An ARPES experiment measures the energy-momentum distribution of photoemitted electrons. This provides a direct image of the quasiparticle band structure of a material and gives detailed information on the propagation of electrons in the full interacting many-body system, making ARPES uniquely powerful for probing the low-energy excitations that define the electronic properties of materials.
We contribute actively to the development of laser-based ARPES. Specialized UV laser systems – as we operate them in our lab – provide a high photon flux in a narrow bandwidth surpassing even the very best synchrotron monochromators.
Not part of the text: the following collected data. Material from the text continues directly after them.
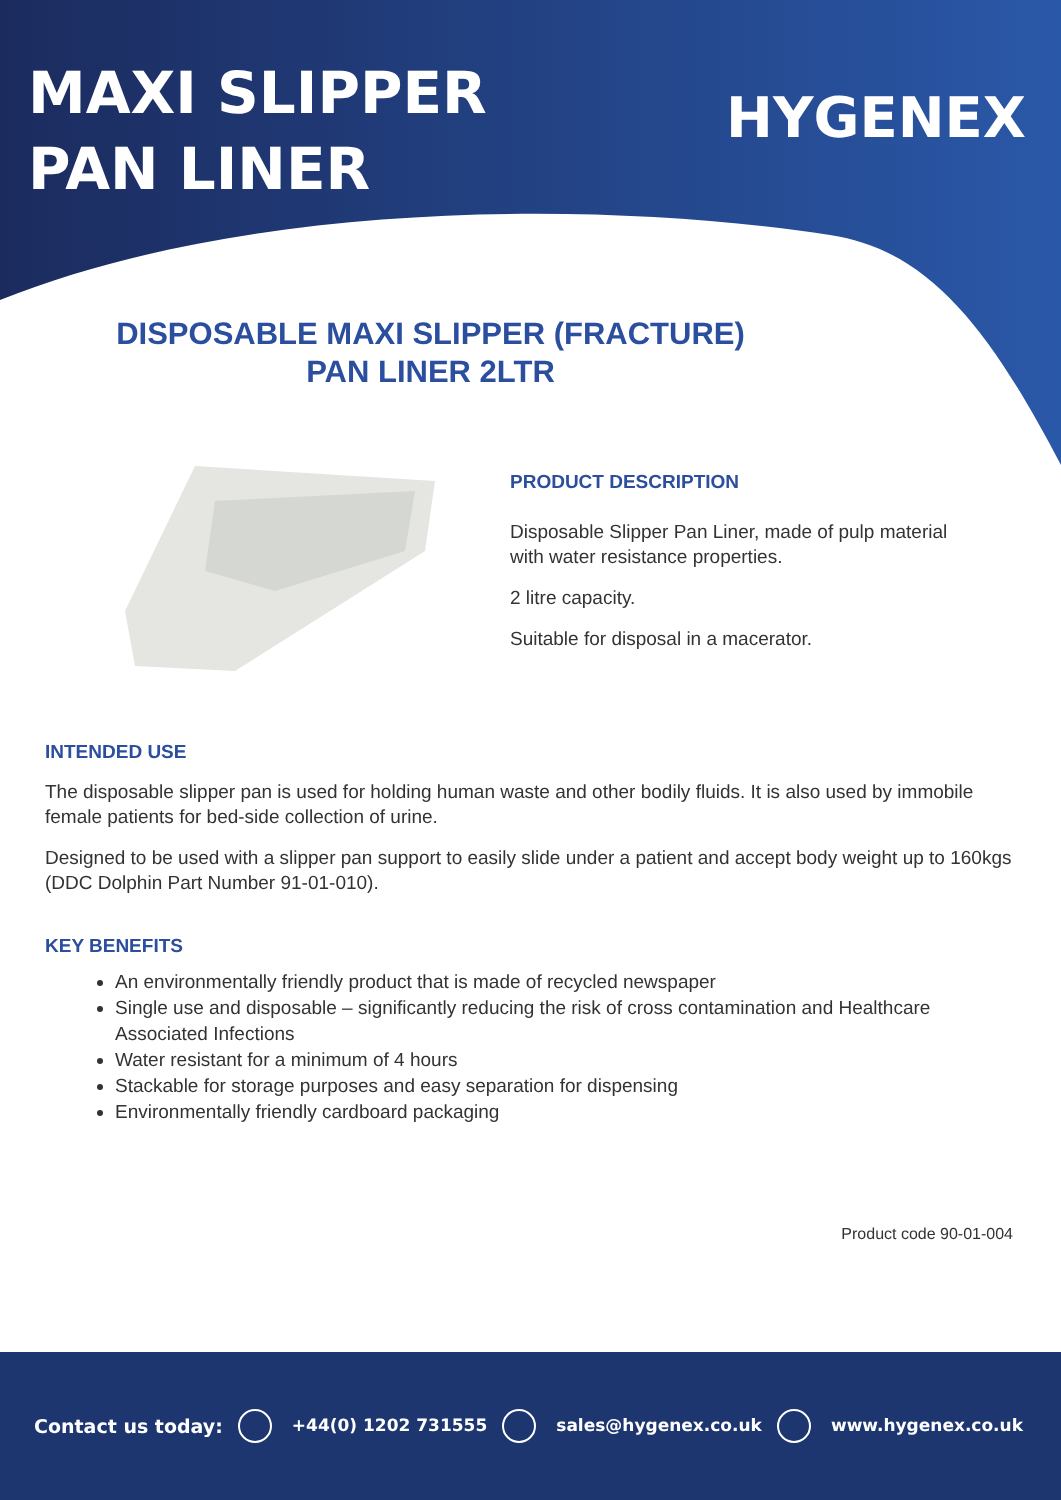MAXI SLIPPER PAN LINER
HYGENEX
DISPOSABLE MAXI SLIPPER (FRACTURE)
PAN LINER 2LTR
PRODUCT DESCRIPTION
Disposable Slipper Pan Liner, made of pulp material
with water resistance properties.
2 litre capacity.
Suitable for disposal in a macerator.
INTENDED USE
The disposable slipper pan is used for holding human waste and other bodily fluids. It is also used by immobile female patients for bed-side collection of urine.
Designed to be used with a slipper pan support to easily slide under a patient and accept body weight up to 160kgs (DDC Dolphin Part Number 91-01-010).
KEY BENEFITS
An environmentally friendly product that is made of recycled newspaper
Single use and disposable – significantly reducing the risk of cross contamination and Healthcare Associated Infections
Water resistant for a minimum of 4 hours
Stackable for storage purposes and easy separation for dispensing
Environmentally friendly cardboard packaging
Product code 90-01-004
Contact us today: +44(0) 1202 731555 sales@hygenex.co.uk www.hygenex.co.uk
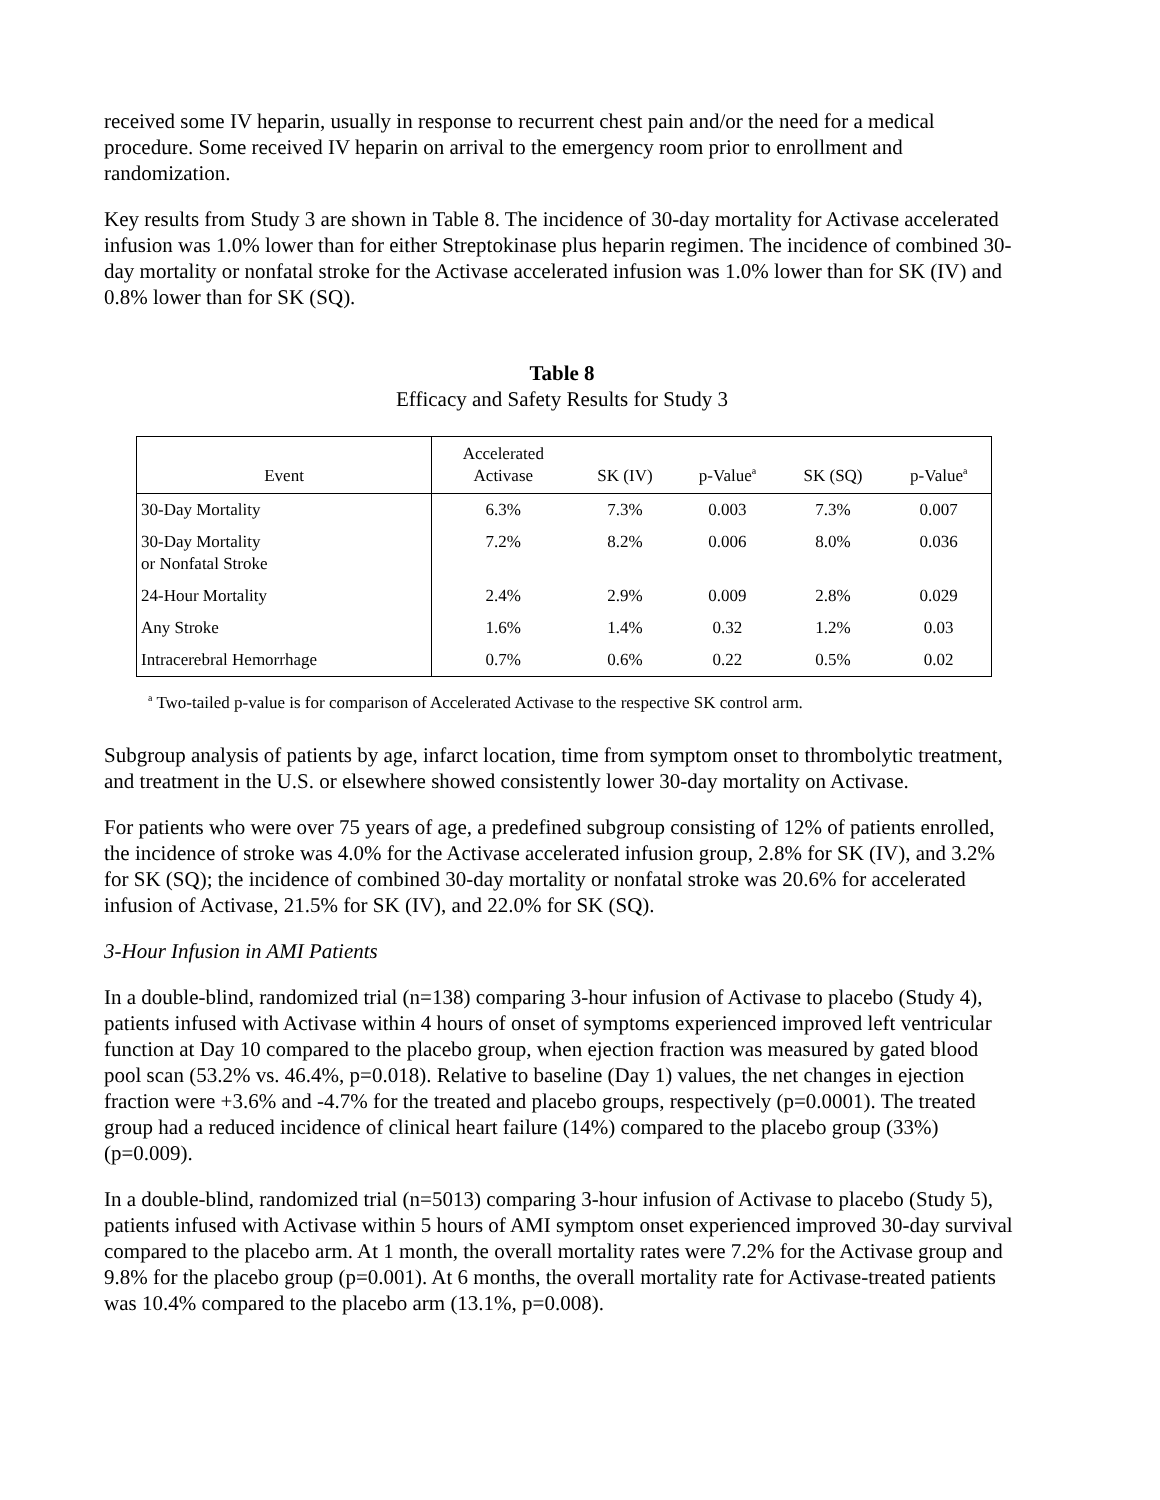received some IV heparin, usually in response to recurrent chest pain and/or the need for a medical procedure. Some received IV heparin on arrival to the emergency room prior to enrollment and randomization.
Key results from Study 3 are shown in Table 8. The incidence of 30-day mortality for Activase accelerated infusion was 1.0% lower than for either Streptokinase plus heparin regimen. The incidence of combined 30-day mortality or nonfatal stroke for the Activase accelerated infusion was 1.0% lower than for SK (IV) and 0.8% lower than for SK (SQ).
Table 8
Efficacy and Safety Results for Study 3
| Event | Accelerated Activase | SK (IV) | p-Value<sup>a</sup> | SK (SQ) | p-Value<sup>a</sup> |
| --- | --- | --- | --- | --- | --- |
| 30-Day Mortality | 6.3% | 7.3% | 0.003 | 7.3% | 0.007 |
| 30-Day Mortality or Nonfatal Stroke | 7.2% | 8.2% | 0.006 | 8.0% | 0.036 |
| 24-Hour Mortality | 2.4% | 2.9% | 0.009 | 2.8% | 0.029 |
| Any Stroke | 1.6% | 1.4% | 0.32 | 1.2% | 0.03 |
| Intracerebral Hemorrhage | 0.7% | 0.6% | 0.22 | 0.5% | 0.02 |
<sup>a</sup> Two-tailed p-value is for comparison of Accelerated Activase to the respective SK control arm.
Subgroup analysis of patients by age, infarct location, time from symptom onset to thrombolytic treatment, and treatment in the U.S. or elsewhere showed consistently lower 30-day mortality on Activase.
For patients who were over 75 years of age, a predefined subgroup consisting of 12% of patients enrolled, the incidence of stroke was 4.0% for the Activase accelerated infusion group, 2.8% for SK (IV), and 3.2% for SK (SQ); the incidence of combined 30-day mortality or nonfatal stroke was 20.6% for accelerated infusion of Activase, 21.5% for SK (IV), and 22.0% for SK (SQ).
3-Hour Infusion in AMI Patients
In a double-blind, randomized trial (n=138) comparing 3-hour infusion of Activase to placebo (Study 4), patients infused with Activase within 4 hours of onset of symptoms experienced improved left ventricular function at Day 10 compared to the placebo group, when ejection fraction was measured by gated blood pool scan (53.2% vs. 46.4%, p=0.018). Relative to baseline (Day 1) values, the net changes in ejection fraction were +3.6% and -4.7% for the treated and placebo groups, respectively (p=0.0001). The treated group had a reduced incidence of clinical heart failure (14%) compared to the placebo group (33%) (p=0.009).
In a double-blind, randomized trial (n=5013) comparing 3-hour infusion of Activase to placebo (Study 5), patients infused with Activase within 5 hours of AMI symptom onset experienced improved 30-day survival compared to the placebo arm. At 1 month, the overall mortality rates were 7.2% for the Activase group and 9.8% for the placebo group (p=0.001). At 6 months, the overall mortality rate for Activase-treated patients was 10.4% compared to the placebo arm (13.1%, p=0.008).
This enables efficient ARPES measurements near the resolution limit of modern electron spectrometers of ~ 1 meV. To match this resolution level, we designed in collaboration with Diamond Light Source a simple and robust cryogenic 6-axes sample goniometer reaching a temperature below 3 K without any radiation shield between the sample surface and the UHV chamber.
We also contribute at the forefront to combining the intrinsic momentum space resolution of ARPES with real space resolution. This opens a new dimension for ARPES experiments and allows qualitatively new studies of micro-crystals and of inhomogeneous electronic states. Our approach to this problem is to focus the UV excitation with refractive lenses mounted in UHV to allow for a high numerical aperture. In combination with a precise sample scanning stage and fast data acquisition software, we can measure 4D data sets where every pixel on the sample surface contains a full 2D energy / momentum dispersion cut.